Vandaag is het werelddag van Verzet tegen armoede. Thema dit jaar is : ‘Herverdeling loont’ want de kloof tussen rijk en arm wordt alsmaar groter. Nergens in Vlaanderen is die kloof trouwens zo groot als in Halle-Vilvoorde.
Armoedekloof het grootst in Halle-Vilvoorde
Naar aanleiding van de Werelddag van verzet tegen armoede laten de leerlingen van de Halse middelbare scholen om 5 voor 12u duizenden ballonnen de lucht ingaan.

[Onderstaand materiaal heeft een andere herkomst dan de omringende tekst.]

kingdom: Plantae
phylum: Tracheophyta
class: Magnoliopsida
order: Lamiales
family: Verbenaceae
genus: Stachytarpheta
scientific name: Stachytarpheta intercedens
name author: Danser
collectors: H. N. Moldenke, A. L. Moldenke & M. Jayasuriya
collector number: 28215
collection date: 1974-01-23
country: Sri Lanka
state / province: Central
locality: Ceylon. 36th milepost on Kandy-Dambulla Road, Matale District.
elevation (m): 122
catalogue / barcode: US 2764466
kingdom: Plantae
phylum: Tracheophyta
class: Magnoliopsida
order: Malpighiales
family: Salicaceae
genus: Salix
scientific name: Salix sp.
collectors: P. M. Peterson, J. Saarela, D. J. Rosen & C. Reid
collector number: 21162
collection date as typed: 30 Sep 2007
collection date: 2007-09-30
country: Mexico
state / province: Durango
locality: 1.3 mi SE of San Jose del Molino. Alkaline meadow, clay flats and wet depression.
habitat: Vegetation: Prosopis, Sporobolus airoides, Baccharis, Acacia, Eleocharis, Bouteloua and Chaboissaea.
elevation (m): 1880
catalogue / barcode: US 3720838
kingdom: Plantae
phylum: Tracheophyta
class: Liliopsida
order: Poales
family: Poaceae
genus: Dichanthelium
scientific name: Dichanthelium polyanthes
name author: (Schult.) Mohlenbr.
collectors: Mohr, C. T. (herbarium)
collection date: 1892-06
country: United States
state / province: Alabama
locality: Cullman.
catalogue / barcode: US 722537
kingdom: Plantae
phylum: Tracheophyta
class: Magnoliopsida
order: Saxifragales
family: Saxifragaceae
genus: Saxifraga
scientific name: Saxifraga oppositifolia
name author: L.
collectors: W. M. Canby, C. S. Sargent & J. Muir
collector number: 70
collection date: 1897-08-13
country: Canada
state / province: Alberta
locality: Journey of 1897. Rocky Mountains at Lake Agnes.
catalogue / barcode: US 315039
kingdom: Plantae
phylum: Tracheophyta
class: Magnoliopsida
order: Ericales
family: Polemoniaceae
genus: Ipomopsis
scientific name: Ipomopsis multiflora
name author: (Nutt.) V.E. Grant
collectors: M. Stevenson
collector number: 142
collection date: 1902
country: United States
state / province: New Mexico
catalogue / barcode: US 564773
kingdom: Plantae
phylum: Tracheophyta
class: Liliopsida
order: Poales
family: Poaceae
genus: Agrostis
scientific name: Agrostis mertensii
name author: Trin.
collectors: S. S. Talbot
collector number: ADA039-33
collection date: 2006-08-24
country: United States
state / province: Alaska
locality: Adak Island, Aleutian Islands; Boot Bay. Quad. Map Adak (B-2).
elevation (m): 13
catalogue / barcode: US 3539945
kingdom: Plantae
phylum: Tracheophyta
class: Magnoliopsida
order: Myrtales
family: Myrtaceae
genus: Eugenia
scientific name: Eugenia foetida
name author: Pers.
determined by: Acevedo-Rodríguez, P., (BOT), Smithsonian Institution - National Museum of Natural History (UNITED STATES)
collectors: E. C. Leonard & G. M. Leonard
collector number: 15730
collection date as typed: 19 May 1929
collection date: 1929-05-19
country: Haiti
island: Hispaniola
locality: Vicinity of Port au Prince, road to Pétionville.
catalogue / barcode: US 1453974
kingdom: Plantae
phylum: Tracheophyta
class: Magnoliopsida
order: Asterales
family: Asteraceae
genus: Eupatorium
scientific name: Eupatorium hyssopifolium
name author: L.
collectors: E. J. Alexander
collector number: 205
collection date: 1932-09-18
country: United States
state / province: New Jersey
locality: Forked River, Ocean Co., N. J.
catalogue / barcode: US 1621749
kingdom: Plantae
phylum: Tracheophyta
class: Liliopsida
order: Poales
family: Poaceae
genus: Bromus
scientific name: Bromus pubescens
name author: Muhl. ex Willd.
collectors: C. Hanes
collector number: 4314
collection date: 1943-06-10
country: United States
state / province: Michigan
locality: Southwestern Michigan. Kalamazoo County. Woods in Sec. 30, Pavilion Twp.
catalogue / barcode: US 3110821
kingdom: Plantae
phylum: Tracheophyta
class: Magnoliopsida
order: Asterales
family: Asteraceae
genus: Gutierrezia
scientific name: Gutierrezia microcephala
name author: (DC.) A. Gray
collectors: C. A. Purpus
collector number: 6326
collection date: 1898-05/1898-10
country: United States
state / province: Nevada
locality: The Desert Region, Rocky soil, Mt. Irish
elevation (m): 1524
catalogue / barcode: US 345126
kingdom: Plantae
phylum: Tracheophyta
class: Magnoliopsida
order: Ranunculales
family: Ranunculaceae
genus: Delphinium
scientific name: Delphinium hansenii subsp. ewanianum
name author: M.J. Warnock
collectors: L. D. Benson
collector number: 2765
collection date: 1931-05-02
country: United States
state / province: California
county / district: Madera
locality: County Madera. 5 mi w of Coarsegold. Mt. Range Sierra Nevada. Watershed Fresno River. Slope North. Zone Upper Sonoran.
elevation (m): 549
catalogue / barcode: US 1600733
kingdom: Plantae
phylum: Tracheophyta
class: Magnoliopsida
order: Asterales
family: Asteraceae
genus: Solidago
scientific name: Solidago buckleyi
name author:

In Vilvoorde is er vanavond een fakkeltocht. Het kringloopcentrum Televil verkoopt vandaag cadeaubonnen voor mensen in armoede. En heel wat gemeenten hangen geknoopte lakens uit de vensters van openbare gebouwen om de strijd tegen armoede te ondersteunen.
De armoedeorganisaties pleiten er dit jaar voor om alle inkomens en uitkeringen op trekken tot boven de Europese armoedegrens. Voor een gezin is dat 1089 euro per maand, voor een alleenstaande 817 euro per maand. Maar in ons land zitten heel wat mensen met een leefloon, langdurig werkzoekenden of zieken onder die armoedegrens. Omdat een waardig inkomen een grondrecht is werd er vorige week ook al betoogd in Brussel.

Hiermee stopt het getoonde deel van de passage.